Throughout the records below, find each line holding "array" and copy it.

+ + + +

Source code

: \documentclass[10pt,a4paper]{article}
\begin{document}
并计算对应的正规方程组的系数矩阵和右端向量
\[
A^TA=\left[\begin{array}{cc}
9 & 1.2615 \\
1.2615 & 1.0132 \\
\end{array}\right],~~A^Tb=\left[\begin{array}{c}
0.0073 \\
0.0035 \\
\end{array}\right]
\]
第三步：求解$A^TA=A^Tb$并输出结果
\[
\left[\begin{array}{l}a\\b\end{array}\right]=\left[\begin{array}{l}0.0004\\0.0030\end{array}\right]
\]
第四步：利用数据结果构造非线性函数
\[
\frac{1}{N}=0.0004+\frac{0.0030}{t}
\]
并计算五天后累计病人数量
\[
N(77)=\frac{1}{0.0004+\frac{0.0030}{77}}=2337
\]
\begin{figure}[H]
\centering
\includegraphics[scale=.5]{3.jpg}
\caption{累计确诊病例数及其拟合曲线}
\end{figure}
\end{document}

+ + + +

Expected output
A^TA=\left[\begin{array}{cc}
\end{array}\right],~~A^Tb=\left[\begin{array}{c}
\end{array}\right]
\left[\begin{array}{l}a\\b\end{array}\right]=\left[\begin{array}{l}0.0004\\0.0030\end{array}\right]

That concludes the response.